Are the Manufacturing Systems on Your Plant Floor Secure?
Are the Manufacturing Systems on Your Plant Floor Secure?
How can you secure manufacturing systems on the plant floor?
We work with a lot of manufacturing organizations that use systems like CNCs, robotics, etc. And one of the trends that we’re seeing, and have been seeing for a number of years now, is that more and more equipment on the plant floor is connected to the network.
It may be a little sensor of some kind, or a machine that has some computer on it, or some kind of automation system. And what we’re seeing is that it’s becoming a bit of a security risk for our clients.
Some of these devices are may not be kept up to date. There is some older equipment out there running older versions of operating systems that are no longer supported. And it’s really becoming a situation that the manufacturing companies need to address.
The Challenges of Secure Manufacturing Systems
How do you secure your network and, at the same time, leverage these tools and equipment that are available to us? There are a lot of different components to this. And it’s becoming a bigger deal as every device that’s added seems to have another kind of sensor.
It could be a CNC, or a robot, or something with a bunch of little sensors that are gathering data. And we’re also seeing more and more data being collected as the sensor technology becomes more cost-effective.
There are more and more things that they’re collecting and analyzing in the background. And that data is great because it provides visibility into efficiencies and visibility into the manufacturing process. But at the same time, it’s also introducing some risks to the organization.
Minimizing Risk in Your Network
Think about the best way to minimize risk in your manufacturing network. You have all kinds of different devices with varying degrees of security. One of the best ways to minimize risk is to take the exceptionally vulnerable devices and isolate them.
Certainly, you want to be isolating the plant floor equipment from the operational network, if you will, from the main production servers and things like that. And then there may be a piece of equipment with an old XP box on it; you may want to take it offline entirely or restrict the amount of online access that it has.
Maybe you’re giving the vendor remote access to get in and provide support, but you’re not allowing the device to talk to the internet in general.
It’s really all about segregation and what these devices need access to. Can we limit them from talking to each other? That way, if one of the devices is compromised, it doesn’t impact the overall network.
When we ask business leaders what they want from technology, one of the things they always mentioned is security. They want peace of mind. And they want to know that their systems are secure and they can sleep at night knowing that if some kind of worst-case scenario were to happen, they have a plan in place and they have the ability to get back up and running.
They also want to minimize risk. When we look at manufacturing in particular, there are some rather distinct challenges that manufacturing companies face that aren’t necessarily relevant to every other organization.
There’s a lot more equipment and a lot of older things that maybe you don’t have the ability to upgrade. There may be some older or unsupported operating systems. How do you secure that?
The CopperTree Method for Secure Manufacturing Systems
We have quite a bit of experience with this at CopperTree. We work with a large number of manufacturers in this area. And some of the things that we do is just working on the network segmentation and ultimately looking at a strategy for your particular organization.

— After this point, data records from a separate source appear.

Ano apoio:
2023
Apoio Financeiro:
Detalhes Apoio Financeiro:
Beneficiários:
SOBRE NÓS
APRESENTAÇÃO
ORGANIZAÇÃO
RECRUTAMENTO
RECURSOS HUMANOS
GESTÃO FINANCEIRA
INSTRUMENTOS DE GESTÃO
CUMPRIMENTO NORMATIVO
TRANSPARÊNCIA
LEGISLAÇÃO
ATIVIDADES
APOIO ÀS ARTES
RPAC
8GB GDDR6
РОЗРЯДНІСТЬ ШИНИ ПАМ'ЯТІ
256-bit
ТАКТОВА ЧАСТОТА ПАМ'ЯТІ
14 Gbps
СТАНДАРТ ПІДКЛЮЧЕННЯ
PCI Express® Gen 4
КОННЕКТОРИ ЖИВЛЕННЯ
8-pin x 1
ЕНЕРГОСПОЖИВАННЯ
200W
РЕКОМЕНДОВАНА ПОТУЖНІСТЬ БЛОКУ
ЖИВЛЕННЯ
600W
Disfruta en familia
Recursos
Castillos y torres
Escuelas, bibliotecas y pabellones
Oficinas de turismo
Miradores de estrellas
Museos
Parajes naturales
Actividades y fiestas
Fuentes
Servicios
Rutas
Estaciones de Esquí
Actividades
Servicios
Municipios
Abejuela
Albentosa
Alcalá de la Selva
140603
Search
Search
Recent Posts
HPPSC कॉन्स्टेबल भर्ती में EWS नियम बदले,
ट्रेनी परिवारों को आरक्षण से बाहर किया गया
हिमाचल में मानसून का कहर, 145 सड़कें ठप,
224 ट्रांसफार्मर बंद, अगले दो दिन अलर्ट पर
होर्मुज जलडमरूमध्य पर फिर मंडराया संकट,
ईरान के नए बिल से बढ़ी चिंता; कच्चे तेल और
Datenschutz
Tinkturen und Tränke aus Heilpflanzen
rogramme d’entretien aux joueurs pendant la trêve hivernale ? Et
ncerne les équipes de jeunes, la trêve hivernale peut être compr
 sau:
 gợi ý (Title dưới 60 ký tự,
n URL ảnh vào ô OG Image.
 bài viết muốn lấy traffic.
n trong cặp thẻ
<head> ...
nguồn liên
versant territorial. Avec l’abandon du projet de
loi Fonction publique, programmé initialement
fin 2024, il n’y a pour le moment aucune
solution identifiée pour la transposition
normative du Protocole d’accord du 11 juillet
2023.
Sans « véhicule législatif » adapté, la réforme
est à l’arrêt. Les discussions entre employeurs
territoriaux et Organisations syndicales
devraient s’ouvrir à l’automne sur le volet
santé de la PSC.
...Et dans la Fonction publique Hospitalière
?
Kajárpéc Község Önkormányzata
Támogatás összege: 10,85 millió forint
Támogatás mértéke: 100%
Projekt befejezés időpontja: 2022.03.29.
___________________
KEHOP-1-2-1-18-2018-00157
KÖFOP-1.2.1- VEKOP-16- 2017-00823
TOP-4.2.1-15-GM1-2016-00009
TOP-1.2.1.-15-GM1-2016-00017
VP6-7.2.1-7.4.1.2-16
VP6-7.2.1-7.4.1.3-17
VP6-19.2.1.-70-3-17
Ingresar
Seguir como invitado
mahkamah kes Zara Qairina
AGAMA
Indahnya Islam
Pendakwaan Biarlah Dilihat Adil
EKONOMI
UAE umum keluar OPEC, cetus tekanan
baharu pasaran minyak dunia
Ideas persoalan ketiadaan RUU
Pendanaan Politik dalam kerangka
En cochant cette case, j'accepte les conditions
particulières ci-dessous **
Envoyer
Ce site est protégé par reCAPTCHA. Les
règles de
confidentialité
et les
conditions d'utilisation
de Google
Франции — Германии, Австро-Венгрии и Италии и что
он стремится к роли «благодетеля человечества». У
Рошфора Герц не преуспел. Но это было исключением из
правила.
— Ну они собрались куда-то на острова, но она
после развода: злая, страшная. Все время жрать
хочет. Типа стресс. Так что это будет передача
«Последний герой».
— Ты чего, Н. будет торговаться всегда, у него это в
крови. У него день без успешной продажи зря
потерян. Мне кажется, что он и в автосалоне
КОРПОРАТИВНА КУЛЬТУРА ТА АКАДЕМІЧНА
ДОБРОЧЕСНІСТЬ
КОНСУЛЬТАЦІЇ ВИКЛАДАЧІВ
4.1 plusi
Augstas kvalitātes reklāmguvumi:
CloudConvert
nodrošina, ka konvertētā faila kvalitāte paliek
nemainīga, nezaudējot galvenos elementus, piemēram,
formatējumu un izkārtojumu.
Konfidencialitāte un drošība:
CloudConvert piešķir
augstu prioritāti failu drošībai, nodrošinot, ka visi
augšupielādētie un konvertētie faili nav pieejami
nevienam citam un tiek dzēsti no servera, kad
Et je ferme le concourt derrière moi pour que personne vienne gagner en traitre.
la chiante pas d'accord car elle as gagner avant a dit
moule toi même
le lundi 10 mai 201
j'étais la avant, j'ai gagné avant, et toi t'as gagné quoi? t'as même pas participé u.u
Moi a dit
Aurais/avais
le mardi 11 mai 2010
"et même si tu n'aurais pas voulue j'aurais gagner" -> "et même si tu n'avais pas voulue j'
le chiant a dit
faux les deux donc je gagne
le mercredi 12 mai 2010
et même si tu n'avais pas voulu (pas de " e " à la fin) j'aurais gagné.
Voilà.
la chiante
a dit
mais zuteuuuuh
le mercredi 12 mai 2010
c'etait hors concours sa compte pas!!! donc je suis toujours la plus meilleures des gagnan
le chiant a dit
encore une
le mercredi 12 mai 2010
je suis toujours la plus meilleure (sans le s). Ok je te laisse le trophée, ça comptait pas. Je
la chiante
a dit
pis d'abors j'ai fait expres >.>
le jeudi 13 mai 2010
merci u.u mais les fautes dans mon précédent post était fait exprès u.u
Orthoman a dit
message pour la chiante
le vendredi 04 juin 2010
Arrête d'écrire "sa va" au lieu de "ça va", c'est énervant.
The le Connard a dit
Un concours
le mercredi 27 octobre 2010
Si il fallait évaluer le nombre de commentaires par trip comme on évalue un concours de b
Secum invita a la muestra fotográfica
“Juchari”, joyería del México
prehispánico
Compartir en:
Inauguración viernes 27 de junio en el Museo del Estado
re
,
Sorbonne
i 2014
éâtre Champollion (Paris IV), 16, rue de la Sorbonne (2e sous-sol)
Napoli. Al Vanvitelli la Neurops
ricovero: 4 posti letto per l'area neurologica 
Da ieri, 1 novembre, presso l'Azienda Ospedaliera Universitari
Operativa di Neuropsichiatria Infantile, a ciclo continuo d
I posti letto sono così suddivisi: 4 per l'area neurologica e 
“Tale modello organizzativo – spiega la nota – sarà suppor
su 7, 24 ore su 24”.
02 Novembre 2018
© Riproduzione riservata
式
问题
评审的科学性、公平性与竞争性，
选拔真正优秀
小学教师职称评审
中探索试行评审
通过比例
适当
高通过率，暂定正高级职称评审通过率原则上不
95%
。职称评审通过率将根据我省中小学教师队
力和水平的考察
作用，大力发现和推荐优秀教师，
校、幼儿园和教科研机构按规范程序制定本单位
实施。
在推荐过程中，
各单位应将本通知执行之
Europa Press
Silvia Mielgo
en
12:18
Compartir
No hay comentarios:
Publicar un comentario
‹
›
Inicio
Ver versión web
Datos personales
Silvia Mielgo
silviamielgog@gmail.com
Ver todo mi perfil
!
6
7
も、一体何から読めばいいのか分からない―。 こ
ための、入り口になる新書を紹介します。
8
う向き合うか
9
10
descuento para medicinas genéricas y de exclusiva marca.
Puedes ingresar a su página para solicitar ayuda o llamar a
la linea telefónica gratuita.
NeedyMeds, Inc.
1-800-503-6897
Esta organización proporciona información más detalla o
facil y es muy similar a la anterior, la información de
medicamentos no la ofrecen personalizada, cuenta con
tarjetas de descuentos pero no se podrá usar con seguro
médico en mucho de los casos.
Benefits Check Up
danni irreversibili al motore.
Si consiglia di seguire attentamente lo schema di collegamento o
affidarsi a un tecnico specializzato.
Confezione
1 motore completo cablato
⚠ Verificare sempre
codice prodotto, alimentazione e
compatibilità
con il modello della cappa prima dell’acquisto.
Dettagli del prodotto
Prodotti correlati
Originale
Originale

Part of our service is developing best practices for each of the technologies that our clients use. And every month we go through and we see how you stack up against those best practices. Are there ways that we could minimize risk in your organization?
If you’re thinking about putting a plan in place, it really starts with that big picture strategy. Where’s your organization going? Where are you today? And how do you get to that future state?
Incremental Changes for Serious Progress
From there, we make small but constant incremental changes to the health of your system. If we can come in and tweak something in the background to minimize risk every month, and we make a few changes every month after a period of time, you’ve gone a long way and you’ve put in made some serious progress in that direction.
When you’re leveraging an organization like CopperTree, you want to make sure that they understand the strategic side of things. You want to make sure they understand the unique challenges that an organization in manufacturing has. And you want to make sure that they understand exactly what your goals are and what you’re trying to achieve.